If $m(\xi)$ satisfies $$D^{\alpha}m(\xi)\leq \frac{C}{(1+|\xi|)^{|\alpha|+1}}$$ then is $m$ a Fourier transform of a $L^{1}$ function? (Note that the Bernstein theorem can't be applied here, since $m(\xi)$ may not be in $H^{s}$, where $s>\frac{n}{2}$.)
Generally, are there some simple ways to make sure that a given function belongs to $\mathcal{F}L^{1}$?
There is a well known class of functions known as Schwartz class. In this class, the functions have the property that they and their derivatives tends to zero as $|x|\rightarrow \infty $, faster than any positive power of $x^{-1}$, or in other words, suppose that for each positive integer $N$ and $n$, $$ \lim_{|x|\rightarrow \infty} x^N g^{(n)}(x) = 0\,. $$
Also, these kind of functions are known as good functions.
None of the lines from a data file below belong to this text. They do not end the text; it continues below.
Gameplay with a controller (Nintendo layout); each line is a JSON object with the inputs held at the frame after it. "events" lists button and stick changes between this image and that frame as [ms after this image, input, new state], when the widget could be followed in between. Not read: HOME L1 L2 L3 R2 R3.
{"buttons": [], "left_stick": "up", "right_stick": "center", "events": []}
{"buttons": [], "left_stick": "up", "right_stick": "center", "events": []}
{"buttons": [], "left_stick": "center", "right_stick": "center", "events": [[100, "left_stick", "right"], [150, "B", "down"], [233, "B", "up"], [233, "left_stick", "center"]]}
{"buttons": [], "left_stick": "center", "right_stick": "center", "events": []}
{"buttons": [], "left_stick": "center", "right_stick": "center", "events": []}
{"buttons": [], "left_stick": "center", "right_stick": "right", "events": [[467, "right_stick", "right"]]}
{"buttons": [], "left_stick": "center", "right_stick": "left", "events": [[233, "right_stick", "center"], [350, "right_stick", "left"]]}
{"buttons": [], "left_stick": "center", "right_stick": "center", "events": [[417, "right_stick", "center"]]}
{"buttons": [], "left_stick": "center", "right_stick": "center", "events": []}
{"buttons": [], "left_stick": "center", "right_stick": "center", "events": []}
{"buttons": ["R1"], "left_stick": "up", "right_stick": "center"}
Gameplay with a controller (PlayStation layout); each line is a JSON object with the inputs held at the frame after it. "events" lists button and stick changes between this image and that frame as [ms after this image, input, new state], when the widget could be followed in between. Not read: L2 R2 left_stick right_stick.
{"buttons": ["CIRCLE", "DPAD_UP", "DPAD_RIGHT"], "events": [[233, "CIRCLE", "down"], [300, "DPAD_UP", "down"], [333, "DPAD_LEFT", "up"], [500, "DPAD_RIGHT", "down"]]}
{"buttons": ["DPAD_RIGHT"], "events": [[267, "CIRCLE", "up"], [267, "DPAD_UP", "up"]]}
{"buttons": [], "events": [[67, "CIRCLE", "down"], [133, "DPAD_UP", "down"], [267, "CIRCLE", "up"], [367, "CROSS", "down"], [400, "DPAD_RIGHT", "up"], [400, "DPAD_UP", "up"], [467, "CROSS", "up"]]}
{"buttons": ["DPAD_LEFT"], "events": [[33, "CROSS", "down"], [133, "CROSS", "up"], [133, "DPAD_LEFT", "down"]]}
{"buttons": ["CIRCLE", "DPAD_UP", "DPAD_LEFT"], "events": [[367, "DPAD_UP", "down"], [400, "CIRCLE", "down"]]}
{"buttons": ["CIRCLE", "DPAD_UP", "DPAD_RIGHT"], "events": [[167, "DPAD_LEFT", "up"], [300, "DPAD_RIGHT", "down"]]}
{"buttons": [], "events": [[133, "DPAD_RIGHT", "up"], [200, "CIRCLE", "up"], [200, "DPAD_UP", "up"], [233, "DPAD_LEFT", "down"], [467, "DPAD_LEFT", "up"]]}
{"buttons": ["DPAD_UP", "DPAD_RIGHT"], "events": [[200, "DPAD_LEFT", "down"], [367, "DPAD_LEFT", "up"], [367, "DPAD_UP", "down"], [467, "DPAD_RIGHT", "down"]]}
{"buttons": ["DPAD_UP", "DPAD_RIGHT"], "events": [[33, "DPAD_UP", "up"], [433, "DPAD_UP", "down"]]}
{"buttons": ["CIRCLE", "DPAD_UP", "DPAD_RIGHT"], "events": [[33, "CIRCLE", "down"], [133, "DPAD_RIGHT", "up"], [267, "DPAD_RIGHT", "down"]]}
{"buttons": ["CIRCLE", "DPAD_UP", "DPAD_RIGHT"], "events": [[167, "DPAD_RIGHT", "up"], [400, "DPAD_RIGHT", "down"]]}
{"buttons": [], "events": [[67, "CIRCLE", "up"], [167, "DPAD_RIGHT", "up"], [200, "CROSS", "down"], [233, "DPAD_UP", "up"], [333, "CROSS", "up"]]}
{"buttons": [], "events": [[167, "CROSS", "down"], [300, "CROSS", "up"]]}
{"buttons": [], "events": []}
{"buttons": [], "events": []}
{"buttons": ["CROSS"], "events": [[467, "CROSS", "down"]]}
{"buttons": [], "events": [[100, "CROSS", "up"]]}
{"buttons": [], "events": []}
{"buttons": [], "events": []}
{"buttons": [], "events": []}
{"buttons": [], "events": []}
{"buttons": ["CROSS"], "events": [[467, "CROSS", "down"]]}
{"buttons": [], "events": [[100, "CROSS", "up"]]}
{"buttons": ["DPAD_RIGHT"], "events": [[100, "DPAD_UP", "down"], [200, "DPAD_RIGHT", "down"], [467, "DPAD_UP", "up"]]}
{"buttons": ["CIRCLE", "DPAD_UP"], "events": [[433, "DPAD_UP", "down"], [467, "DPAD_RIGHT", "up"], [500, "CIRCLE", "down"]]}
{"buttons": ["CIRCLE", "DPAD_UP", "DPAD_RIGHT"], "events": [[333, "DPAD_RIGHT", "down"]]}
For example, $ x^m {\rm e}^{-x^2} $ is a good function. One of the properties of these functions is
$$ |f(x)| < C \frac{1}{(1+|x|)^m} $$ for any $m \in N \,.$
This space of functions plays an important rule in Fourier analysis, since the Fourier transform of a good function is well defined (you can use the above property to show this) and it is a good function.